The experience of pain occurs when the level of a stimulus is sufficient to elicit a marked affective response, putatively to warn the organism of potential danger and motivate appropriate behavioral responses. Understanding the biological mechanisms of the transition from innocuous to painful levels of sensation is essential to understanding pain perception as well as clinical conditions characterized by abnormal relationships between stimulation and pain response. Thus, the primary objective of this study was to characterize the neural response associated with this transition and the correspondence between that response and subjective reports of pain. Towards this goal, this study examined BOLD response profiles across a range of temperatures spanning the pain threshold. 14 healthy adults underwent functional magnetic resonance imaging (fMRI) while a range of thermal stimuli (44-49°C) were applied.
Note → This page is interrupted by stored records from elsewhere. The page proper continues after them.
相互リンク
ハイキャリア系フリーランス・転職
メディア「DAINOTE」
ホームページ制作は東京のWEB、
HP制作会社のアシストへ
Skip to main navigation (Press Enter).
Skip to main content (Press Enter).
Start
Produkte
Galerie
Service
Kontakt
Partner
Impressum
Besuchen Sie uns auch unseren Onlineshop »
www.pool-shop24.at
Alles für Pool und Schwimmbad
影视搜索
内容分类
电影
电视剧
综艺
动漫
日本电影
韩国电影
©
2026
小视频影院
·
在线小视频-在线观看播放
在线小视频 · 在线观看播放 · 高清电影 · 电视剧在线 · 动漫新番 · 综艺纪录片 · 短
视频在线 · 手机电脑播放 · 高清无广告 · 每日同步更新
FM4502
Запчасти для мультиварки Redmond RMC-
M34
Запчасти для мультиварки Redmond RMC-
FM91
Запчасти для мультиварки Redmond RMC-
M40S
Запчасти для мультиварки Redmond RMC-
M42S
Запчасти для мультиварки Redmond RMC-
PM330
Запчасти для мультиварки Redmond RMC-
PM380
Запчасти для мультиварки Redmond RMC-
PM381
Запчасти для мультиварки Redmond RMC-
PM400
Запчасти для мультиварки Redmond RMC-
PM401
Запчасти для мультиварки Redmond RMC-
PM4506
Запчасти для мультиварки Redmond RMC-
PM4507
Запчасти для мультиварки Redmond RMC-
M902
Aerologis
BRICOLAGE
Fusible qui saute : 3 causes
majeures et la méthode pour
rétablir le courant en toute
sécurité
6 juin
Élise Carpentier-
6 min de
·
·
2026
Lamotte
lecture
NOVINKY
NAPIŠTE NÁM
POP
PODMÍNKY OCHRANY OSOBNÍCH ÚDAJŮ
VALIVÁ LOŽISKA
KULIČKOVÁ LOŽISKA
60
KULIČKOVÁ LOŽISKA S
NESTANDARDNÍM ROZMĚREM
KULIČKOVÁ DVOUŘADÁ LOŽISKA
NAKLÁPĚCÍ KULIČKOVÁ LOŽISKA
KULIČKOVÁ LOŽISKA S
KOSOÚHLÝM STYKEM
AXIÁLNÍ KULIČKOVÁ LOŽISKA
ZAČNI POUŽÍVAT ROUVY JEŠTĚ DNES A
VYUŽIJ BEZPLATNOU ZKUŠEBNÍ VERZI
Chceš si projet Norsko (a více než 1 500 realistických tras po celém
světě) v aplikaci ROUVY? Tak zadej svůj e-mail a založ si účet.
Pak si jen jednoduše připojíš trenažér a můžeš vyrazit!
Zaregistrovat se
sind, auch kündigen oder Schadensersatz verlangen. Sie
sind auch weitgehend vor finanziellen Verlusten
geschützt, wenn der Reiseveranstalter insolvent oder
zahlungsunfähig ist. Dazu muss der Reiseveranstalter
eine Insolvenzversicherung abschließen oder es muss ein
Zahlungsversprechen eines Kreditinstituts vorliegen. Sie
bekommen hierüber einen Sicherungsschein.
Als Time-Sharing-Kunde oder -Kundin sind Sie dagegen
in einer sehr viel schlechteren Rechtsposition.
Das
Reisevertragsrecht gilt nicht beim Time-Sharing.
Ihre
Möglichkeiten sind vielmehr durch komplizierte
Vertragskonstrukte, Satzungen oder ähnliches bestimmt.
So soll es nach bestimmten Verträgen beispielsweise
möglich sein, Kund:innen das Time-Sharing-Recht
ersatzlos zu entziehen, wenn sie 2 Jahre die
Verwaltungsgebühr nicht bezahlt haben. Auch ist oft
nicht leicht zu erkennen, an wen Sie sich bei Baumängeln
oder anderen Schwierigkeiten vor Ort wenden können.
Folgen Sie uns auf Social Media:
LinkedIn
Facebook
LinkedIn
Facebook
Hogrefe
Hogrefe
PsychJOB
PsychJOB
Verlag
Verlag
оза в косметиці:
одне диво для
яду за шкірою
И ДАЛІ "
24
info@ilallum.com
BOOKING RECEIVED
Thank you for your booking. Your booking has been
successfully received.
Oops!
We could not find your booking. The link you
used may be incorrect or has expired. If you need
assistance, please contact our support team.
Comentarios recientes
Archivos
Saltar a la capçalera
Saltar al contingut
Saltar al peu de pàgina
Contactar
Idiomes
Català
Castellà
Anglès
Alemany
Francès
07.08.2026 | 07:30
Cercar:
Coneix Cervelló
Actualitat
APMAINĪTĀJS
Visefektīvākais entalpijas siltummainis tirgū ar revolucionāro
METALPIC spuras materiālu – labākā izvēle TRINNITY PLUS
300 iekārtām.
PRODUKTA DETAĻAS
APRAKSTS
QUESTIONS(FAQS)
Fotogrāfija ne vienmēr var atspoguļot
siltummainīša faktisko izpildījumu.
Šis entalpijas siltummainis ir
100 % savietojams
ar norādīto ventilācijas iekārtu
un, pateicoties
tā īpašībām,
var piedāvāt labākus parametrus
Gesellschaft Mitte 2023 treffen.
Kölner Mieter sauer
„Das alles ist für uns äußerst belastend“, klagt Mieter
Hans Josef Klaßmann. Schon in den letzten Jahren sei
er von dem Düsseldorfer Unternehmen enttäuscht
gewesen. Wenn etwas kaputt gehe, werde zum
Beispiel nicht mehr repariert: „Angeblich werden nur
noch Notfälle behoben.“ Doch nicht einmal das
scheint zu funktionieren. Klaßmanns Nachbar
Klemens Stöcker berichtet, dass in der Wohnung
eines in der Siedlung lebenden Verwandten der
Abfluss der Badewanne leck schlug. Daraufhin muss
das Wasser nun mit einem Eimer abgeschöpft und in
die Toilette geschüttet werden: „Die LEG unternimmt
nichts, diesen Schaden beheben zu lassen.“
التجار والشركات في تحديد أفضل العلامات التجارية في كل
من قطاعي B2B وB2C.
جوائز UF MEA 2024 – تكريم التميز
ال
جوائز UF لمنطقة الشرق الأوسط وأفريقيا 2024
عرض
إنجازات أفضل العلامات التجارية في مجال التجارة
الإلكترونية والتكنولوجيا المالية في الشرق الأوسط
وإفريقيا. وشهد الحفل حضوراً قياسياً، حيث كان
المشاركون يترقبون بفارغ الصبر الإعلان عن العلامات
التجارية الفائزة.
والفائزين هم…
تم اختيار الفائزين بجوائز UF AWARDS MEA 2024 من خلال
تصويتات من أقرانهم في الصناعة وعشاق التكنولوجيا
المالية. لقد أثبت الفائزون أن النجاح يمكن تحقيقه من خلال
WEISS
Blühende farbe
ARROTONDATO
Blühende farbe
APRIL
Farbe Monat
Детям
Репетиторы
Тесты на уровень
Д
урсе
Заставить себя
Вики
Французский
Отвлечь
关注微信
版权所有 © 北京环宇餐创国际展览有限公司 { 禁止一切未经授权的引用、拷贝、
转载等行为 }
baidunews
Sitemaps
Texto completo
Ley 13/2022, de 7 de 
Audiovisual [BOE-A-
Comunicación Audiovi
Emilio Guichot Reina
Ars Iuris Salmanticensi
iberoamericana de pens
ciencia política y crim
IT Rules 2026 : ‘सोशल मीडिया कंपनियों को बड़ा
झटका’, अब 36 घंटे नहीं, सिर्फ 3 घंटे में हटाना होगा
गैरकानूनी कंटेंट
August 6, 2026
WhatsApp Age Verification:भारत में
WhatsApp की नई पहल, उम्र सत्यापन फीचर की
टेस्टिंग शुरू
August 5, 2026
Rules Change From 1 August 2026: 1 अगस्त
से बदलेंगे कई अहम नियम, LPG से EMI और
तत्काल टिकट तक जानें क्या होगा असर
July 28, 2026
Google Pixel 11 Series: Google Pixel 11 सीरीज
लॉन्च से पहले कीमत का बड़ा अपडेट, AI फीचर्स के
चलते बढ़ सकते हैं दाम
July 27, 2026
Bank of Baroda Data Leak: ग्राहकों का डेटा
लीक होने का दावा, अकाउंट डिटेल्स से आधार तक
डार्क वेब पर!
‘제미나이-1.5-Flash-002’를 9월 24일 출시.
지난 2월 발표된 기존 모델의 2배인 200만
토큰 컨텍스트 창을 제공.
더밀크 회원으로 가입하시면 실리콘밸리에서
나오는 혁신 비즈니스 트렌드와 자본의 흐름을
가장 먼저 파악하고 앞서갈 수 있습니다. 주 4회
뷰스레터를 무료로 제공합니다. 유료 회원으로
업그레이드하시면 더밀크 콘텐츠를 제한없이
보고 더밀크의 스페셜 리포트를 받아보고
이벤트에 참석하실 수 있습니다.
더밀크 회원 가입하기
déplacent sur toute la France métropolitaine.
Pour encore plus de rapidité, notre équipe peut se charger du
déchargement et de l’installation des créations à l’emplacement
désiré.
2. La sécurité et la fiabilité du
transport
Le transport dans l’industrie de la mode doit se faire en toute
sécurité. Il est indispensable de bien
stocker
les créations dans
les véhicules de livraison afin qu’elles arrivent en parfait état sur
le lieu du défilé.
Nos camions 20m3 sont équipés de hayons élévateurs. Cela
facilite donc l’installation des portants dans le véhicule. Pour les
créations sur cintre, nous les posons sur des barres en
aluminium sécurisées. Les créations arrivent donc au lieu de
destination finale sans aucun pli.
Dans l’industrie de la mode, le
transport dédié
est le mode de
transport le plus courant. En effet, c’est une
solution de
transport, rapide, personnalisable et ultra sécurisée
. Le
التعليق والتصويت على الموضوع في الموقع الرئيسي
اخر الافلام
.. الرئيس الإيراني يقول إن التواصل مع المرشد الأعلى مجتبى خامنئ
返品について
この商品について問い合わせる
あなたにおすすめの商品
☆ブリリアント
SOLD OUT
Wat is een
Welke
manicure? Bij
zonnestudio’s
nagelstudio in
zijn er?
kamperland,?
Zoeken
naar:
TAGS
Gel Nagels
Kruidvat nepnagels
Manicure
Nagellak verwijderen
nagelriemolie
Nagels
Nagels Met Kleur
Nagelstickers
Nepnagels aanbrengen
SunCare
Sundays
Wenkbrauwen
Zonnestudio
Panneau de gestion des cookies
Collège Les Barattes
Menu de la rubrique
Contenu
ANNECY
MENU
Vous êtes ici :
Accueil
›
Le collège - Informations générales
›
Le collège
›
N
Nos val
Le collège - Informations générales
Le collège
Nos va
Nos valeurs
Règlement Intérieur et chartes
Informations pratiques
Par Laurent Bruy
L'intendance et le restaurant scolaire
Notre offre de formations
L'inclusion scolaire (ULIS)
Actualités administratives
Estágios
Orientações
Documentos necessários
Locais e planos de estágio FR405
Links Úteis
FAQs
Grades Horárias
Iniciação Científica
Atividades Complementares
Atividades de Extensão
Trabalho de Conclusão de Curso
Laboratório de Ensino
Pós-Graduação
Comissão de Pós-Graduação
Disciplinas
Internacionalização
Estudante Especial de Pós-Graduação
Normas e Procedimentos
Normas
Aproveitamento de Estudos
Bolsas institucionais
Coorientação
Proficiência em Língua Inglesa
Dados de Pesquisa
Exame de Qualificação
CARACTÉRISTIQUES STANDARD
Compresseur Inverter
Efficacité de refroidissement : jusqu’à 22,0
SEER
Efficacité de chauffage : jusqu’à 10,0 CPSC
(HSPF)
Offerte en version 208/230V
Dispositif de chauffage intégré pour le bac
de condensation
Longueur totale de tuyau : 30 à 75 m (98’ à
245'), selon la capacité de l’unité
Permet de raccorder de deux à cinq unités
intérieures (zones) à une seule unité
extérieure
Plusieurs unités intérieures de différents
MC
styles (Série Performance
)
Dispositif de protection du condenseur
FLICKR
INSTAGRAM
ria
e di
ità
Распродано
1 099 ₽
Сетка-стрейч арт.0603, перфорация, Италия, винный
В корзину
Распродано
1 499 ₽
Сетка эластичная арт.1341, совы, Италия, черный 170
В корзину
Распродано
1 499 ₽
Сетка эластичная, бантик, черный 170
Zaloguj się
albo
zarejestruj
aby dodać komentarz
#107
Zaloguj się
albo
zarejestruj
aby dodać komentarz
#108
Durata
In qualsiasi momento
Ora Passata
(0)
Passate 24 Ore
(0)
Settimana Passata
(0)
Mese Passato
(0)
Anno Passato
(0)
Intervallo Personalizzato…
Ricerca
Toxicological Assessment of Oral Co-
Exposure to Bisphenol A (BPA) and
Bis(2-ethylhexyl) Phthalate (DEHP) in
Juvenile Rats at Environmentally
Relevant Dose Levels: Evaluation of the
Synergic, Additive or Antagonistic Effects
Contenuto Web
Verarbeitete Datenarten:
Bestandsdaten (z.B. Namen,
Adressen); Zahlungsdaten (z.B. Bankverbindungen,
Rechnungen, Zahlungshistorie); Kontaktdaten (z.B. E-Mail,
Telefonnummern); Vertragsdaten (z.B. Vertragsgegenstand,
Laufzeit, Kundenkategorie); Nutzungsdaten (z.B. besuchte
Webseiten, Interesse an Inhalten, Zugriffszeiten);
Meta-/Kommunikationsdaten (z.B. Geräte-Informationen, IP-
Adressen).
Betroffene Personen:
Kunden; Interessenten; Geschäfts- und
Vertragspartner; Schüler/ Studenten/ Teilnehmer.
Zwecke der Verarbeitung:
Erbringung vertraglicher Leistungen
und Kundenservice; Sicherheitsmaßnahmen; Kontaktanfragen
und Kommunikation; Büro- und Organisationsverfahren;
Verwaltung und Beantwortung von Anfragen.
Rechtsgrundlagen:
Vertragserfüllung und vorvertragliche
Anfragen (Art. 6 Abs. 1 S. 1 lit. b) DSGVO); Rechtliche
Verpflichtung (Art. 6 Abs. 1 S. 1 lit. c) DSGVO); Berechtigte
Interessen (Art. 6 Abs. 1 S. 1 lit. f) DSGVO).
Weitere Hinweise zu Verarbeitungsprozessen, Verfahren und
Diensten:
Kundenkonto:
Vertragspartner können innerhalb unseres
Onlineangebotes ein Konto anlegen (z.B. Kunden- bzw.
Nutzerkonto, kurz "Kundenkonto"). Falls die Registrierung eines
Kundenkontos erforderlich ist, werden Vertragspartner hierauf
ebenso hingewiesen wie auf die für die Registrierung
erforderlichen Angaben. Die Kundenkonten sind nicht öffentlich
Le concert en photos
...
BOLD responses showed a sigmoidal profile along the range of temperatures in a network of brain regions including insula and mid-cingulate, as well as a number of regions associated with motor responses including ventral lateral nuclei of the thalamus, globus pallidus and premotor cortex. A sigmoid function fit to the BOLD responses in these regions explained up to 85% of the variance in individual pain ratings, and yielded an estimate of the temperature of steepest transition from non-painful to painful heat that was nearly identical to that generated by subjective ratings. These results demonstrate a precise characterization of the relationship between objective levels of stimulation, resulting neural activation, and subjective experience of pain and provide direct evidence for a neural mechanism supporting the nonlinear transition from innocuous to painful levels along the sensory continuum.